* [What to produce] Please work out how many lines in the entries below include the string "روتاری", and reply with the number alone.

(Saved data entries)
====
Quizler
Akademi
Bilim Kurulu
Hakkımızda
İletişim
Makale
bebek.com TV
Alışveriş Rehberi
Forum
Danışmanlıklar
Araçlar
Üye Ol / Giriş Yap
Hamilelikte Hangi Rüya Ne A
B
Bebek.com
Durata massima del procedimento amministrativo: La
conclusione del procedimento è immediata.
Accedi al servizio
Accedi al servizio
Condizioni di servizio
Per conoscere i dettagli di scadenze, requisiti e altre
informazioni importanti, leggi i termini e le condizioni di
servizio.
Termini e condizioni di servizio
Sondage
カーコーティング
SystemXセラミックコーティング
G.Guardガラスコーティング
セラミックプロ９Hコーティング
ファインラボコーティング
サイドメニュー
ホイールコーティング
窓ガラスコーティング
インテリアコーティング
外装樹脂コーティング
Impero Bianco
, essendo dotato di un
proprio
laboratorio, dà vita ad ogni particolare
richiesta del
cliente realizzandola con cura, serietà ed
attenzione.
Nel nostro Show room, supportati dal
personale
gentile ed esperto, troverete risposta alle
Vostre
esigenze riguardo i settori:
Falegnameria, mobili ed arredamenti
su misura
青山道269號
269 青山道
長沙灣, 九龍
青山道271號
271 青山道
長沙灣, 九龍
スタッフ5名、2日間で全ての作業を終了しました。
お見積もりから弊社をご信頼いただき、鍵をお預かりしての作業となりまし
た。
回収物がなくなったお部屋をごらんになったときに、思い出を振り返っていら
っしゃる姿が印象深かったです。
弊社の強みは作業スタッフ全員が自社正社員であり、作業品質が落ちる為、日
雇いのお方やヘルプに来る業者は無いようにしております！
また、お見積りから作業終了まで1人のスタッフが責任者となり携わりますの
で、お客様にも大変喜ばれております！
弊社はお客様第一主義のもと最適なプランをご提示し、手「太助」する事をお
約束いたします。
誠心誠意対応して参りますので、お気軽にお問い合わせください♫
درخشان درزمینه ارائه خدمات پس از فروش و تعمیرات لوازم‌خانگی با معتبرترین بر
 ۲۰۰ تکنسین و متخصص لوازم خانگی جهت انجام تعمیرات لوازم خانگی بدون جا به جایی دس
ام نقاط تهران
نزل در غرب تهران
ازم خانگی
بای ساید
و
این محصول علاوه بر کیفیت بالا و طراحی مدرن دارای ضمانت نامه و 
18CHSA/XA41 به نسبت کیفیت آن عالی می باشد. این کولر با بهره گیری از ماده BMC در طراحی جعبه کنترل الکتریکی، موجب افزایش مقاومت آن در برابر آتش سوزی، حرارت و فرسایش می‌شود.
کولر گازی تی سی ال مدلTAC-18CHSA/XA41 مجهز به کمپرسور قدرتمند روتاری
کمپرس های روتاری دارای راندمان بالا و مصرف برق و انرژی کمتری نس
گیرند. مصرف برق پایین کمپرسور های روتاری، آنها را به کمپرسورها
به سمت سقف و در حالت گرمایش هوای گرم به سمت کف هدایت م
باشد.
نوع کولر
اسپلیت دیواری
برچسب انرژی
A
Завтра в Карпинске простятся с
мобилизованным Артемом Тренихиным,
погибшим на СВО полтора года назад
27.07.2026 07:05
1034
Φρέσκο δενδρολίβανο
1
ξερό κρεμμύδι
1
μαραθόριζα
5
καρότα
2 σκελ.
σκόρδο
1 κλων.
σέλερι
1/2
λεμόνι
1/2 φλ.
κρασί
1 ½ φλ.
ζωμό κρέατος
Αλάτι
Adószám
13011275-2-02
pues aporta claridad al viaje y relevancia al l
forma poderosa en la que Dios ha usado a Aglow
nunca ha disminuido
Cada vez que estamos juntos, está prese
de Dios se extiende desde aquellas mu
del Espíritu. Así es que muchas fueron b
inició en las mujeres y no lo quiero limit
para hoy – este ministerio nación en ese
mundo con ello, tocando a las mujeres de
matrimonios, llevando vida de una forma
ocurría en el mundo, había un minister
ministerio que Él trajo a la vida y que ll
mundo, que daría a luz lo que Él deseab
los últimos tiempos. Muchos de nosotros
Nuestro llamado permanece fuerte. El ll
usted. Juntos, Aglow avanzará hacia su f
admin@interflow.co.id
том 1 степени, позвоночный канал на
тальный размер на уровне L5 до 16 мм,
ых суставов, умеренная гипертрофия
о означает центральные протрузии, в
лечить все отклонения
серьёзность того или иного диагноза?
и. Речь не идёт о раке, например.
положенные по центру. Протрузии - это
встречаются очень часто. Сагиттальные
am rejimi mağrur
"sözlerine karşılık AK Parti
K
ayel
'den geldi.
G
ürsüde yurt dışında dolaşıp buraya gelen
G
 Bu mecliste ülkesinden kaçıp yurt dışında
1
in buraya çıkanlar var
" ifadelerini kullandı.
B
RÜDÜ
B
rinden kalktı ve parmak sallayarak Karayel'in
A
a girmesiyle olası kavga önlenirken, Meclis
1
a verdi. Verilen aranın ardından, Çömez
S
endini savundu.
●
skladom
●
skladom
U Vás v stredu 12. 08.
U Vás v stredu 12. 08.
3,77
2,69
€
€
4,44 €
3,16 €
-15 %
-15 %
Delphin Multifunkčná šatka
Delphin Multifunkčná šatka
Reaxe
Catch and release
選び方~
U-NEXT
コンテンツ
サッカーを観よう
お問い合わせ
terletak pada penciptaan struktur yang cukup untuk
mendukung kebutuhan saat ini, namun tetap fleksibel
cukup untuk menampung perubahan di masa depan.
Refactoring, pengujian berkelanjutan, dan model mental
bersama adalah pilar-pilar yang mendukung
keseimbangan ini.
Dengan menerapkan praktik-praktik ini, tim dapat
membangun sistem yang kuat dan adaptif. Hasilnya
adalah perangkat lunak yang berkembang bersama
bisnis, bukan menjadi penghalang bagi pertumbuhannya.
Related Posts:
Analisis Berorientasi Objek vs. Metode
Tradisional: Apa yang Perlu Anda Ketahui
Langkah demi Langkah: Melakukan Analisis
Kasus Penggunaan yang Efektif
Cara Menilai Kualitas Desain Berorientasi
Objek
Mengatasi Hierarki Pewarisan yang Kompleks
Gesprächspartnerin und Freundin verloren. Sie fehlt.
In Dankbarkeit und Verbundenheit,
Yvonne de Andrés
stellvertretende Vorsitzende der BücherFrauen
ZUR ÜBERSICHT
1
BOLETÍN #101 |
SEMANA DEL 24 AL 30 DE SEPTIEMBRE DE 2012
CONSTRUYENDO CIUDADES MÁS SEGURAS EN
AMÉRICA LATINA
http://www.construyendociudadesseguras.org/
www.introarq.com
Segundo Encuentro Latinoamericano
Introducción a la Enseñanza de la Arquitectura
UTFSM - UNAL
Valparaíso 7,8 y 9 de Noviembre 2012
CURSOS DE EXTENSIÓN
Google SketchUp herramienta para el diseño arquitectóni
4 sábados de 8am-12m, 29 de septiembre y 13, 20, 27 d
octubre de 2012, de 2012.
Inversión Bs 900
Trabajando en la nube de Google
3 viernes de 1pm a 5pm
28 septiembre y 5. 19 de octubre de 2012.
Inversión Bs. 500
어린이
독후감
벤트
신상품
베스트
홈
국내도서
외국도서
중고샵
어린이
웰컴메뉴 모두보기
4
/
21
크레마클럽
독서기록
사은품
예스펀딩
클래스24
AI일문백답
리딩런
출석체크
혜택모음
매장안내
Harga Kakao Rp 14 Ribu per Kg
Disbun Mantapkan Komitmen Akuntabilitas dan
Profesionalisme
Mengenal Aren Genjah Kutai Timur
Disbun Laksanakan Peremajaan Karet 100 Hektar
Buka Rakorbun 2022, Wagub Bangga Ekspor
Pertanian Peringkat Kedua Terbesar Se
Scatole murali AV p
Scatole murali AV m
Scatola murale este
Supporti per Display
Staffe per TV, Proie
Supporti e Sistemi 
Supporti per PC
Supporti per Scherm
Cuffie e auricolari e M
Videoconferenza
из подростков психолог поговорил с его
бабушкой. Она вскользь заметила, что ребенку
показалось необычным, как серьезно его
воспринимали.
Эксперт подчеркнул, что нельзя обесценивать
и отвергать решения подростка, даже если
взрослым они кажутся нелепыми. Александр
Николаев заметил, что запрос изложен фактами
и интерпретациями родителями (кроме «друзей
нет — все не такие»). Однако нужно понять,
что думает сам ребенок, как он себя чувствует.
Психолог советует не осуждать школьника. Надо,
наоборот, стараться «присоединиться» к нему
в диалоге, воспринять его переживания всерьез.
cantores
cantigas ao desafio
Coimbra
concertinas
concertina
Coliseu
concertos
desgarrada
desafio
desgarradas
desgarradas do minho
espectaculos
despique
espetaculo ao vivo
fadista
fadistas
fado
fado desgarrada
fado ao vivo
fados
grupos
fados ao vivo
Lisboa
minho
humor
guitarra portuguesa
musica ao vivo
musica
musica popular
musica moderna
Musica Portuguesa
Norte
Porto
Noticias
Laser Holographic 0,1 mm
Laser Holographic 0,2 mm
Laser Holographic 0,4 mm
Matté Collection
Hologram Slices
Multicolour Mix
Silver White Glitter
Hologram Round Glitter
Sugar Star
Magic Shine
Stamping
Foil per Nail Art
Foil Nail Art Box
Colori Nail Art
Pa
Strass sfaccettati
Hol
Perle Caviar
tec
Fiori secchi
====
* [Exercise solution] 3